“A patient is addressing a situation that has come up in the recent past and then says, “I was angry at the time, but I don’t feel it anymore.” In a lot of examples, this clearly posed a problem for them (anxiety for example), but they state that the feeling is no longer accessible. Just defense? Curious…” Thanks to one of our community members for offering this common clinical problem.
Suppose you had a wonderful meal at a restaurant last week and the bottle of wine was delicious. If I asked you, “How do you feel when you think of that meal?” a smile will cross your face and you will feel happy. If you asked me how I felt last week when I learned that a dear friend is having chemotherapy, I would say I feel sad.
Every day we have feelings from the moment we wake up in the morning and hear the birds singing, when we read the tragic news about Syria in the newspaper, when we sit with our 10 am patient, and when we get a call from a friend inviting us for dinner. We feel all day long and those feelings give us the information we need for living life.
You may have noticed that feelings are very “accessible” for babies. That’s us.
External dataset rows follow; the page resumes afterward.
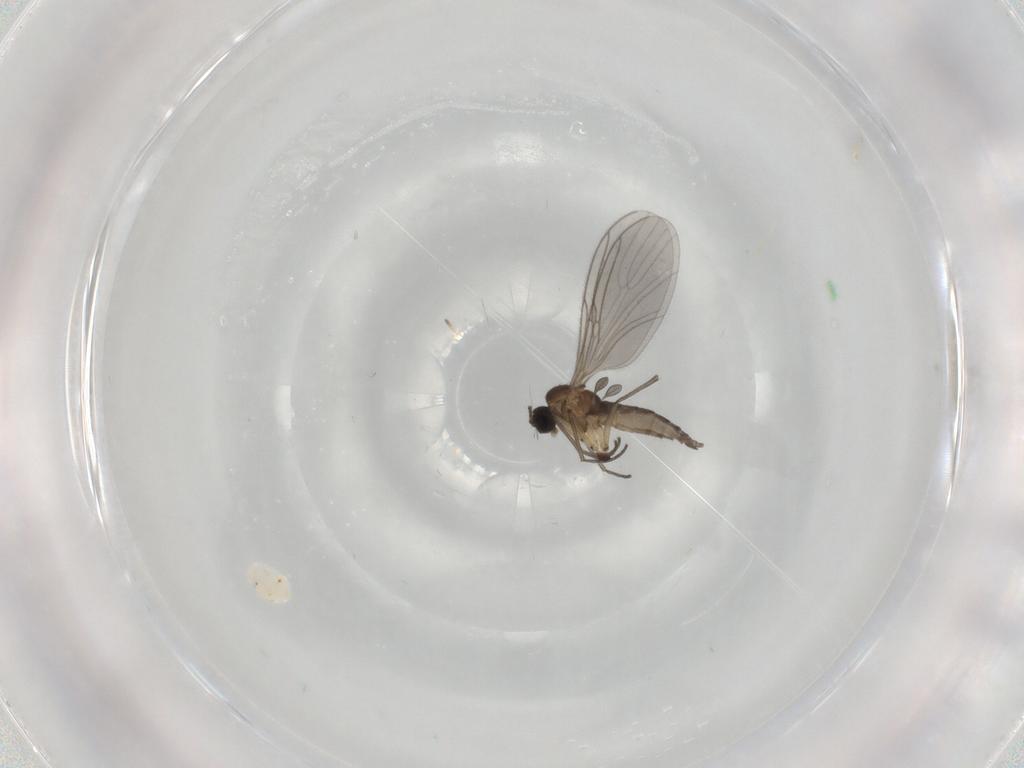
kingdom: Animalia
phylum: Arthropoda
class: Insecta
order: Diptera
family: Sciaridae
We have to learn to use defenses to make our defenses “no longer accessible.”
When the patient can’t tell you what his feeling is, he goes through life without a compass. He does not know what he feels, so he does not know what his passions are. He is directionless. All due to defenses.
When the patient says, “I don’t feel it now,” that is unconscious therapeutic alliance: “I need help with the defenses I am using in this moment.”
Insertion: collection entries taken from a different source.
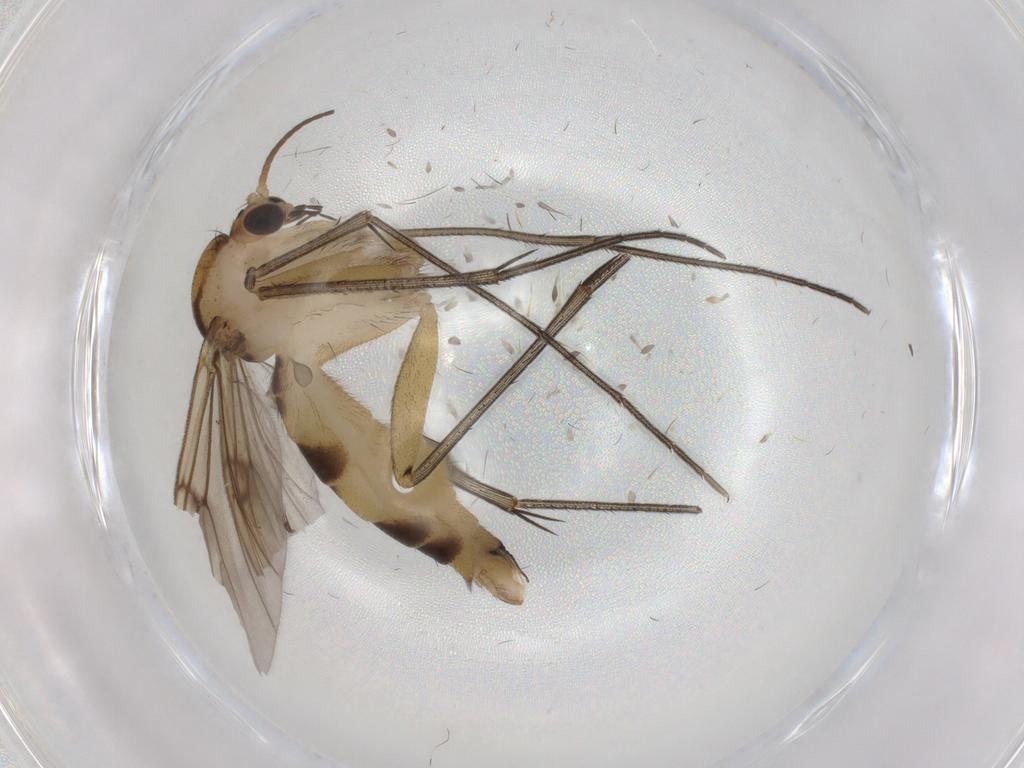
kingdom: Animalia
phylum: Arthropoda
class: Insecta
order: Diptera
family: Mycetophilidae
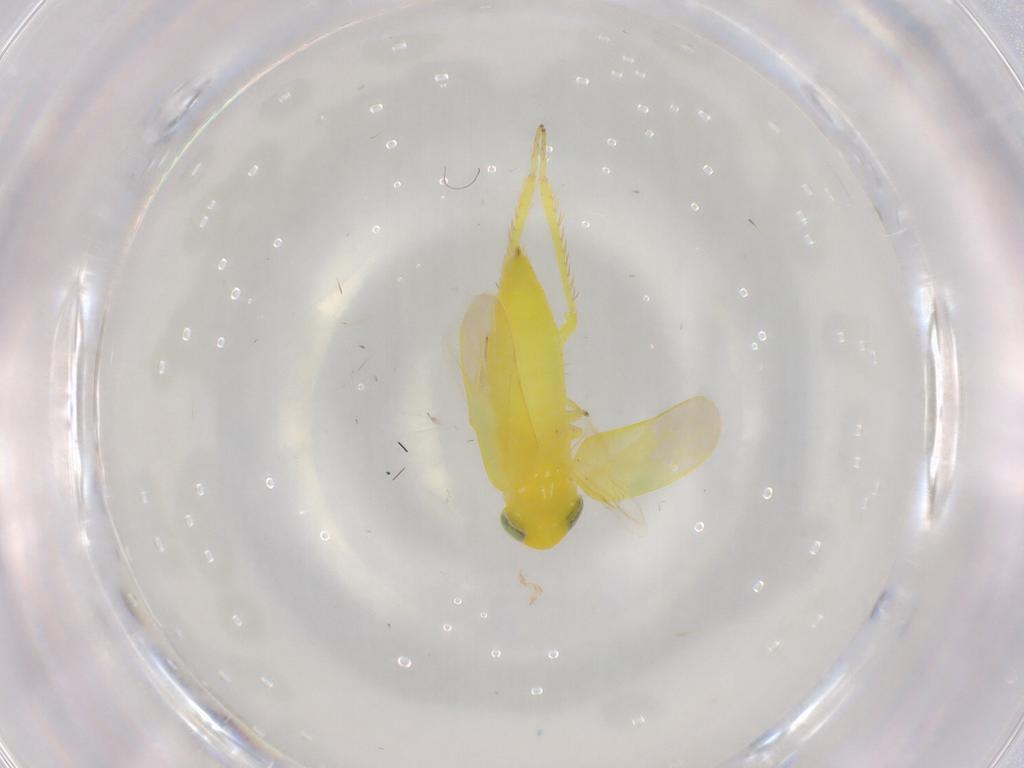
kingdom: Animalia
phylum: Arthropoda
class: Insecta
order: Hemiptera
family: Cicadellidae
When he says, “My feelings are no longer accessible,” that is also unconscious therapeutic alliance: “I need help with the defenses that make my feelings inaccessible in this moment.”
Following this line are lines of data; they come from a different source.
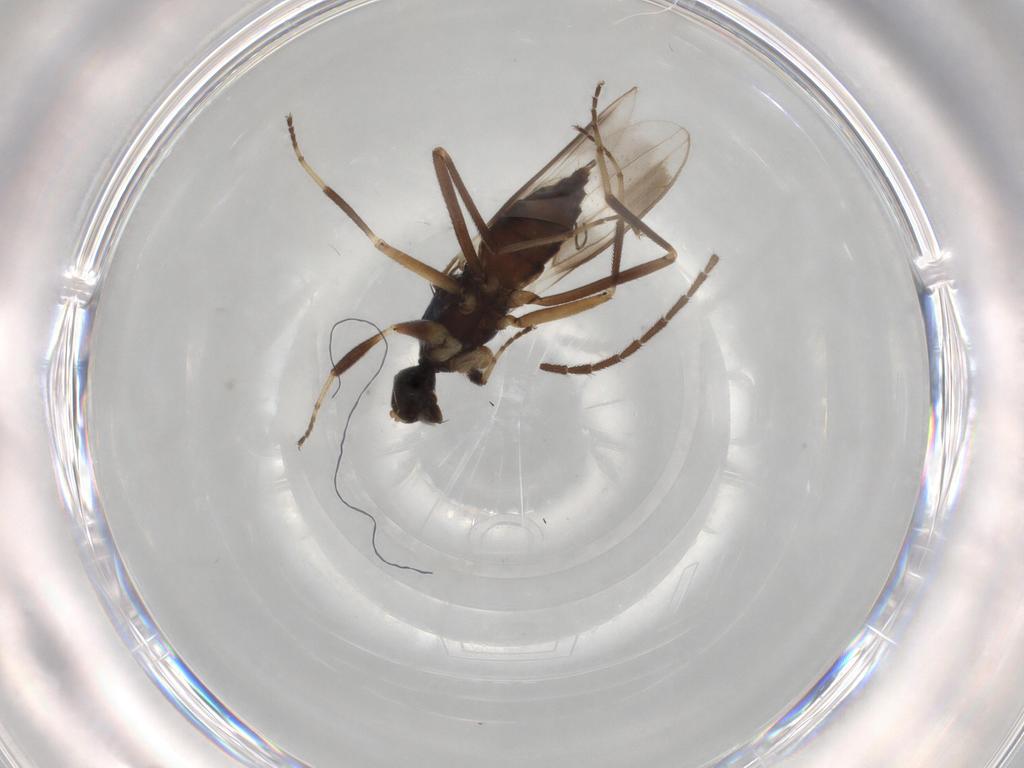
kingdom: Animalia
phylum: Arthropoda
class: Insecta
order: Diptera
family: Hybotidae
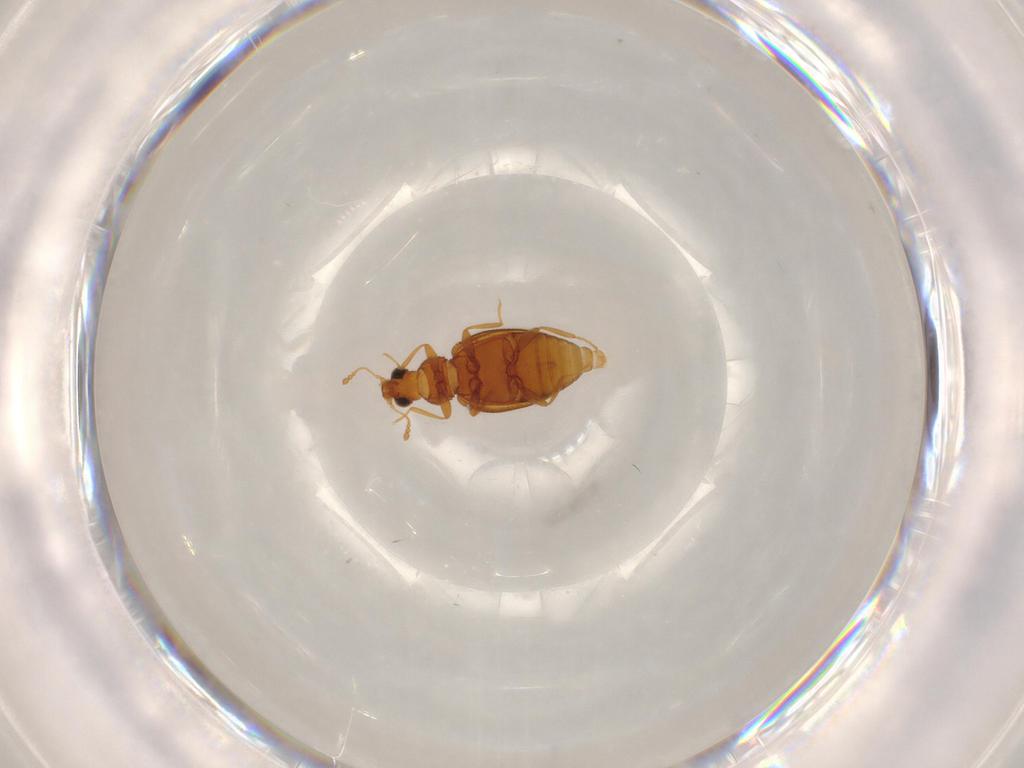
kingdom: Animalia
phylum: Arthropoda
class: Insecta
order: Coleoptera
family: Latridiidae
Pt: “I don’t feel it now.”
Th: “And the feeling toward her?”
Pt: “It’s not accessible.”
Th: “Would you like it to be accessible?”
Th: “Wouldn’t it be nice to know what you feel so you wouldn’t be going through life in the dark?”
Th: “So can we see what the feeling is toward her?”
Now, having explored feeling this much, we will have mobilized complex feelings. These feelings will trigger anxiety and defenses. We watch the patient’s responses now to find out his pathway of anxiety and system of resistance. Then we know what to treat.
For instance, let’s look at two possible responses the patient might offer.
Pt: [teary] “Maybe I just can’t do this kind of therapy.” [self-attack]
Th: “Could that be a critical thought? Could that thought be getting you down?”
Th: “If we look underneath that thought could we see what feelings are coming up here toward me?”
Here, the patient’s teariness and self-attack reveal that she is using the resistance system of repression and her anxiety is channeled into the smooth muscles. So you would use the graded format to build her affect tolerance, so she could eventually feel her full feelings without having to use self-attack as a defense.
A second response might look like this.
Pt: [sigh. Looking away.] “I told you I don’t have a feeling.”
Th: “Notice how you look away? Notice how you avoid my eyes? I wonder what feelings might be coming up here toward me that make you put up this barrier of avoidance?”
Here, the patient’s sigh indicates anxiety is in the striated muscles. The verbal statement is the defense of intellectualization, so the patient uses the resistance system of isolation of affect. The use of gaze avoidance indicates that the resistance has shifted from resistance against feeling to resistance against emotional closeness. Therefore, the therapist addresses the gaze avoidance, a sign of mid-rise of transference feelings, and then asks for feelings toward him to mobilize complex feelings and to bring the transference resistance out into the open.
In other words, the patient’s first response is not a problem, “I don’t feel it now.” It’s an opportunity to explore feelings to find out where anxiety is discharged and which resistance system is operating. Then the therapist knows what to treat and why.